Page extract =>
Mallet can substitute his own public keys for Alice's and Bob's in
steps 1 and 2. Mallet can then capture "n" (from Alice) and "g"
(from Bob), although not immediately. Mallet forward Bob bogus "n"
message halves and Alice bogus "g" message halves. Thus Alice will
get a bogus g, call it g', and Bob will get a bogus n, call it n'.
Mallet cannot forward the real "n" to Bob because of the interlock
protocol. Similarly, Mallet cannot forward the real "g" to Alice.
Mallet only learns "n" in step 5 and "g" in step 6. However, he must
forward half of a bogus "n" to Bob in step 3), half of a bogus "g" to
Alice in step 4.
At the end of step 6, Alice will have n and g' and Bob will have n'
and g.
Alice and Bob continue with the protocol and calculate X and Y.

Tasks to complete =>
[a] Answer from the interlock protocol passage:
(i) In which step does Mallet learn "n"?
(ii) What will Alice hold at the end of step 6?
(iii) What prevents Mallet from forwarding the real "n" to Bob?
[b] Could you turn the paragraph of the interlock protocol passage that begins "Mallet can substitute his own public keys" into a short bulleted list that keeps its main facts?
[c] Carry on the interlock protocol passage, starting right after its final sentence.
The listing isn't needed for any of this work.

[Items from a data source]
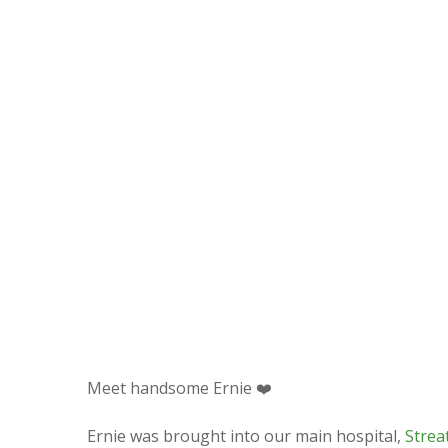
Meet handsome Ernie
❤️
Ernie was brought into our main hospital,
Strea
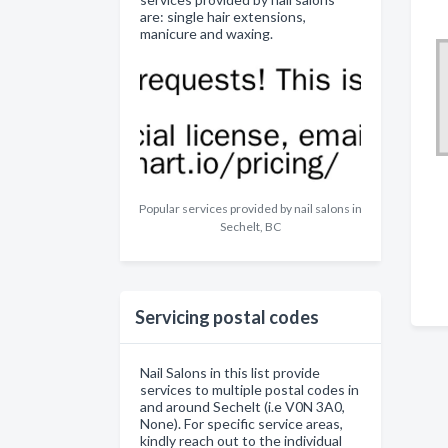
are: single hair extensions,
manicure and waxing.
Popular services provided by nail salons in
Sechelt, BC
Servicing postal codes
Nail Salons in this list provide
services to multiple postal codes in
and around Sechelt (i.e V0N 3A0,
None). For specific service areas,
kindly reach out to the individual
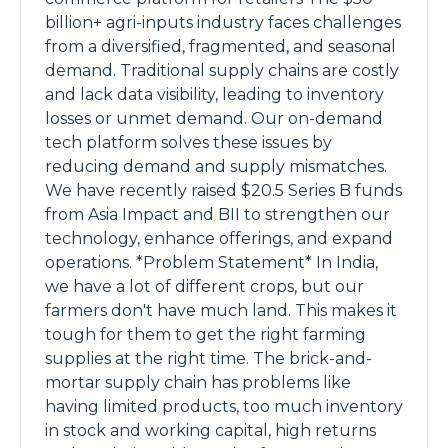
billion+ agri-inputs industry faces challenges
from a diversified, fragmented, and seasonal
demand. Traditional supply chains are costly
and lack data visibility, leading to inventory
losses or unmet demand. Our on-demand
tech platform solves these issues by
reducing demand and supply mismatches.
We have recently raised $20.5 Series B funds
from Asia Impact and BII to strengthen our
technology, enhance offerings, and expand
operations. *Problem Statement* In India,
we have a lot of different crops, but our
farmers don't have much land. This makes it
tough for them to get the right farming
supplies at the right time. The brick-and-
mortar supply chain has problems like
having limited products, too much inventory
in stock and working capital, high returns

Per-task answers =>
[a]
(i) Step 5.
(ii) n and g'.
(iii) The interlock protocol.

[b]
- In steps 1 and 2, Mallet puts his own public keys in place of Alice's and Bob's.
- He later captures "n" from Alice and "g" from Bob, though not immediately.
- The interlock protocol stops him from passing the real "n" to Bob or the real "g" to Alice.
- He learns "n" only in step 5 and "g" only in step 6. Before that, he must send Bob half of a bogus "n" in step 3 and Alice half of a bogus "g" in step 4.
- Alice therefore receives a bogus g, called g', and Bob receives a bogus n, called n'.

[c]
Alice and Bob use the interlock protocol to exchange X and Y. As
with n and g, Mallet will eventually get X and Y, but not before
having to forward a bogus X to Bob and a bogus Y to Alice (call them
X' and Y').
Alice and Bob, still unaware of Mallet, compute k and k'. However,
since they are using different values for n, g, X, and Y, they will
compute different values. The encrypted messages in steps 13 and 14
will expose Mallet.
I've only spent about fifteen minutes thinking about this protocol.
I can't say that it is without holes or even that it does what I say
it does. However, I think it might have potential. What to the
professionals think?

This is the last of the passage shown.